Victor, Polycrates, Theophilus of Cesarea, and Bachillus of Corinth.
ST. Jerome places Victor amongst the Ecclesiastical Writers, because he wrote some little Pieces about the day of the Festival of Easter, which he believed ought not to be celebrated upon any * 1.1 other day but a Sunday. Eusebius mentions but one Roman Synod published in the Name of Victor.
Polycrates Bishop of Ephesus wrote a Letter against the Opinion of Victor, wherein he pretended that we ought to celebrate this Festival upon the 14th day after the appearance of the Moon in March, upon what day of the Week soever it fell. Eusebius cites part of this Letter written in the name of Polycrates, in the 24th Chapter of the Fifth Book of his History, wherein he asserts, that St. Polycarp, and several other Disciples of the Apostles celebrated the Feast of Easter on the same day, as was generally observed in Asia, that is to say, the Fourteenth day after the appearance of the Moon in March upon what day soever it happened. This difference, as we have already observed, raised some divisions amongst the Churches, and exercised the Pens of the most Learned Bishops. The Bishops of Palestine, Narcissus of Jerusalem, Theophilus of Cesarea, Cassris of Tyre, and Clarus of Prolomials, wrote a Letter in the name of the Council, wherein, after they had proved that they derived this custom from the Apostles, they gave Orders to have their Letter solemnly published, and declared, that they celebrated Easter after the same manner as the Church of Alexandria did. Bachyilus Bi∣shop of Corinth wrote also a Letter in the name of the Bishops of Achaid upon the same Subject, and in Eusebius's time the Letters of the Bishops of Pontus of the Province of Osroene were extant.
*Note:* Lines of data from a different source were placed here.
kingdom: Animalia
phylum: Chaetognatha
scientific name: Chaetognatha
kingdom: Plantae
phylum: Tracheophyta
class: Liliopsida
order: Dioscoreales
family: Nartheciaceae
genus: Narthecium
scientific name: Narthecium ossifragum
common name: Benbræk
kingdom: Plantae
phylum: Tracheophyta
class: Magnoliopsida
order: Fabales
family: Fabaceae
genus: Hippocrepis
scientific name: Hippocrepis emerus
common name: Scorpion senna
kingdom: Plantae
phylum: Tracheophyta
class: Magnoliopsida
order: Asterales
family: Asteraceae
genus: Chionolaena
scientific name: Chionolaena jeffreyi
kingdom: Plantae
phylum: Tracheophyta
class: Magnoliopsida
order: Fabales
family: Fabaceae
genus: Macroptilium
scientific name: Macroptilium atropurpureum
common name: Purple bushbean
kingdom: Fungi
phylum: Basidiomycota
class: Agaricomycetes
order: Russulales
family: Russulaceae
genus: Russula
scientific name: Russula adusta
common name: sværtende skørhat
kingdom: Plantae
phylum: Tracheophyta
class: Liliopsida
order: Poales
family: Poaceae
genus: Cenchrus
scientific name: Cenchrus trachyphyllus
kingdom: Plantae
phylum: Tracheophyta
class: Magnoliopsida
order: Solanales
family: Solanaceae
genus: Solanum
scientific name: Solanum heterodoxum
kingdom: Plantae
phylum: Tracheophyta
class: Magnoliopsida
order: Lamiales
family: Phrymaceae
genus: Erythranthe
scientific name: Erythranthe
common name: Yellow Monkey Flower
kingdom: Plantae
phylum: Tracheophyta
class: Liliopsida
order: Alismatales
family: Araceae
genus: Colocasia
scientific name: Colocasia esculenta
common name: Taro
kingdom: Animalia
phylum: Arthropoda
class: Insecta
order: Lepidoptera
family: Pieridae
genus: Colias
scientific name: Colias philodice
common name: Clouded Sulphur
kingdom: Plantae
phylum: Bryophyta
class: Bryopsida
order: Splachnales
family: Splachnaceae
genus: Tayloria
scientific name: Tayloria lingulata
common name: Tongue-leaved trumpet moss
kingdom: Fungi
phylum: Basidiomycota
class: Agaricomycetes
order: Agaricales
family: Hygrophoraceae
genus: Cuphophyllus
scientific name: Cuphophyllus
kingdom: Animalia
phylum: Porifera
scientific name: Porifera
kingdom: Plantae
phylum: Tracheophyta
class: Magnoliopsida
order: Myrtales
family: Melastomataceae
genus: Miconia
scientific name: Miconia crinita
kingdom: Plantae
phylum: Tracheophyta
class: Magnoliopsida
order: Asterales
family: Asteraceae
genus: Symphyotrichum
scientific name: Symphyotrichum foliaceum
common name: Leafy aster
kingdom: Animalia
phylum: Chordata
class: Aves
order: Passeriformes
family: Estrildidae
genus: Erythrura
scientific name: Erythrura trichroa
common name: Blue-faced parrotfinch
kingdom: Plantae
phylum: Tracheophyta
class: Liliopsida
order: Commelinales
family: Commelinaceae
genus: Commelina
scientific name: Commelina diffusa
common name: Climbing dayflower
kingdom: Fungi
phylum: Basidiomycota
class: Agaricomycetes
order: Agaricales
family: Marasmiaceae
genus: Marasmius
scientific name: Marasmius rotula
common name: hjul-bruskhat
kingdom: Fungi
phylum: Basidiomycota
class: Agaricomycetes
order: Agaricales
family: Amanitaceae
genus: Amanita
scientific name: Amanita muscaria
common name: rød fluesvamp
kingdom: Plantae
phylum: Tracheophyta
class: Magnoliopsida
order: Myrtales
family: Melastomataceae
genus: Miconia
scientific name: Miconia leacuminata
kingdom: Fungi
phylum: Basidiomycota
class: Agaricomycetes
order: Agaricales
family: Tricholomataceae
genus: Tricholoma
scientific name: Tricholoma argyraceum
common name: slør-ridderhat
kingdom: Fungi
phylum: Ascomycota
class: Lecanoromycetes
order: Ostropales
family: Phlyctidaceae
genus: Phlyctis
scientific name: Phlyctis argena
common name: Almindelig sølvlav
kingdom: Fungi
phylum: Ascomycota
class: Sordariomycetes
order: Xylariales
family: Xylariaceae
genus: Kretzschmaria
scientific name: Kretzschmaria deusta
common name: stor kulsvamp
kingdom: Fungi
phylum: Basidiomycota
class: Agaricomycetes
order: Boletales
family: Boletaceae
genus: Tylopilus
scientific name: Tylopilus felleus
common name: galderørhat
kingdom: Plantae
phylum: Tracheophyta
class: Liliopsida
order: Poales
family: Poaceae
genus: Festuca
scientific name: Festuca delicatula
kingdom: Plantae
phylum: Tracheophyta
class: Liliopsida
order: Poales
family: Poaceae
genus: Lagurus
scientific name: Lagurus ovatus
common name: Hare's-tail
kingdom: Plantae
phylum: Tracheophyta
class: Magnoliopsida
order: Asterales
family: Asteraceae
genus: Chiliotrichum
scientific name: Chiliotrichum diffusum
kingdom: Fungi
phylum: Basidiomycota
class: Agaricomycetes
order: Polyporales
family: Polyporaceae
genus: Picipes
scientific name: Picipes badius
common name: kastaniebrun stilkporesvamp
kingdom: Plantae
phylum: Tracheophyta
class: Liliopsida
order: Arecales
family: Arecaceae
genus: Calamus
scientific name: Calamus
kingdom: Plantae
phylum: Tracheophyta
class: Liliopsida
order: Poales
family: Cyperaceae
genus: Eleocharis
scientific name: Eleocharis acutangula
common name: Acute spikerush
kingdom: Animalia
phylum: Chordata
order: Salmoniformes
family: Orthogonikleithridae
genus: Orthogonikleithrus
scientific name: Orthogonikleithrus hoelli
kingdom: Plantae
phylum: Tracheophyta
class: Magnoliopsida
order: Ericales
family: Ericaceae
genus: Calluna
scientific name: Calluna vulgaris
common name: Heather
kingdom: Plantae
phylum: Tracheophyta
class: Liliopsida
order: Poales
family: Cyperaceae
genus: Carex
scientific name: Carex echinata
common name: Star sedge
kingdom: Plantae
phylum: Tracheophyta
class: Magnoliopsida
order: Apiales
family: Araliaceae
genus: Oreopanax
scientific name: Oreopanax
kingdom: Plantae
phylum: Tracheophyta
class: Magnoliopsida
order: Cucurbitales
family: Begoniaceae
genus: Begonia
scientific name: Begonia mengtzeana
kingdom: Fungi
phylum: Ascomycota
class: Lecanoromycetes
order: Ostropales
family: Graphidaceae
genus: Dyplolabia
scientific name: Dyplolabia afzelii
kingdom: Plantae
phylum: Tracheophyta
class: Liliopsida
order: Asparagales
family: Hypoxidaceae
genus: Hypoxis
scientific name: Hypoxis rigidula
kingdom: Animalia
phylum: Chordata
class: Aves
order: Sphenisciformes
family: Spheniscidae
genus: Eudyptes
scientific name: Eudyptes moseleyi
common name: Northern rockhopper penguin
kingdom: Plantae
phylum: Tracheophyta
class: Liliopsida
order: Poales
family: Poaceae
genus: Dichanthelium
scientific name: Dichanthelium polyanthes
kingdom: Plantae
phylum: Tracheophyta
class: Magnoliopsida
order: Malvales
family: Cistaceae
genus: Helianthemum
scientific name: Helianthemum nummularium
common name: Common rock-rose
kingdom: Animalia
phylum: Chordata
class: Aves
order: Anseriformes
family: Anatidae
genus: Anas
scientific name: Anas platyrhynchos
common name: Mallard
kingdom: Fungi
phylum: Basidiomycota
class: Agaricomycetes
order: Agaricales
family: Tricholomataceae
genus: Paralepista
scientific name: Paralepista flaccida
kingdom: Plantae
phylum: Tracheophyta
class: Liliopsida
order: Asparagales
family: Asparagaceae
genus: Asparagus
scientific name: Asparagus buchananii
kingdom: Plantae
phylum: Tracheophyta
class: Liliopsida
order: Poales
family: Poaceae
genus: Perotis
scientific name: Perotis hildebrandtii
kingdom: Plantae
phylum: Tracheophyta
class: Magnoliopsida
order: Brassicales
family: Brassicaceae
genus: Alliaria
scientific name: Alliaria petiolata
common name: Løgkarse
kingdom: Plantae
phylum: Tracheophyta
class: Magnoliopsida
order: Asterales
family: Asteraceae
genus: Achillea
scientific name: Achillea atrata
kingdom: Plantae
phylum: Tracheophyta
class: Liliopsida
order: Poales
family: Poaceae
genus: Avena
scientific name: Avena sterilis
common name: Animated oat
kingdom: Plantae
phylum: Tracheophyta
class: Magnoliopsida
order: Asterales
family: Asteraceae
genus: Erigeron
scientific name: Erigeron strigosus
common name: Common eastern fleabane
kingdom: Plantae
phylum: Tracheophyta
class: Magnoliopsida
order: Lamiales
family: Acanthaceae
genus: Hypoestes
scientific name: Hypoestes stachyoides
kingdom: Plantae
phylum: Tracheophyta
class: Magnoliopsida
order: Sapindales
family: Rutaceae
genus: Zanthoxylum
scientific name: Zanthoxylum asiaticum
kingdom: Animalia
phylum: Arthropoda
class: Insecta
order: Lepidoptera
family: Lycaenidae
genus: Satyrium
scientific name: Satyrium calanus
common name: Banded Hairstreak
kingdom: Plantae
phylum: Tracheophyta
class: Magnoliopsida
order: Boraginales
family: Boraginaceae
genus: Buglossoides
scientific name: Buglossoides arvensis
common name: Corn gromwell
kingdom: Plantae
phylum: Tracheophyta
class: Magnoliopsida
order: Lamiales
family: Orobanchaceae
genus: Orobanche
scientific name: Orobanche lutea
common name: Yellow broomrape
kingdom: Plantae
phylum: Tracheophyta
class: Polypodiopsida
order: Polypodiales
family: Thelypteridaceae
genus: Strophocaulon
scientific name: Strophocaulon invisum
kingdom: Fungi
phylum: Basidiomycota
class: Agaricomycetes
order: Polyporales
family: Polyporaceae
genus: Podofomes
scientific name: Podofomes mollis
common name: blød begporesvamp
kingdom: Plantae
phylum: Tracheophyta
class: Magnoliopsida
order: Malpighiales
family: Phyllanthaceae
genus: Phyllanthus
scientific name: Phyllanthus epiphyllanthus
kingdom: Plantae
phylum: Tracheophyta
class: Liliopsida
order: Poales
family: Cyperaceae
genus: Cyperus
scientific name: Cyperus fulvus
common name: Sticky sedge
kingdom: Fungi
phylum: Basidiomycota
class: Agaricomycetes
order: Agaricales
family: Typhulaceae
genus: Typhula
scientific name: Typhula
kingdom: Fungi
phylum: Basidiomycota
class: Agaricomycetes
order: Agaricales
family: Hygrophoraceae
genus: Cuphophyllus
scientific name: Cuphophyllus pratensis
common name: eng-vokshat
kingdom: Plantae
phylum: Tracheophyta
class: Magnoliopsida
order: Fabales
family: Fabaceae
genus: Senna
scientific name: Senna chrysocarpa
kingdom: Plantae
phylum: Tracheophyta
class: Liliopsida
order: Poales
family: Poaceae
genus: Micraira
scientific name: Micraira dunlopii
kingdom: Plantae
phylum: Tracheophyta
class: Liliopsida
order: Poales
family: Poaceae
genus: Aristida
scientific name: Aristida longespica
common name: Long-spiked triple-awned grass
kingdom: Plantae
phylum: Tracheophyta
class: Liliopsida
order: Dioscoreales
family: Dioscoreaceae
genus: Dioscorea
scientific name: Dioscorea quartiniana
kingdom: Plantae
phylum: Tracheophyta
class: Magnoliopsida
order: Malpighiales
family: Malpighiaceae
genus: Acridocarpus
But all these Books are lost, and we have nothing that is ancient upon this Subject, except the Fragments of a Let∣ter of St. Irenaeus, and of that of Polycrates cited by Eusebius, lib. 5. c. 4. All these Letters were writ towards the end of the Reign of Commodus, or the beginning of that of Severus. There goes indeed under the name of Prolycrates, a Book Entituled, The Passion of Blessed Timothy, mentioned by Sigebert, and published by Stapulensis, but 'tis a supposititious Work, and never mentioned by the Ancients.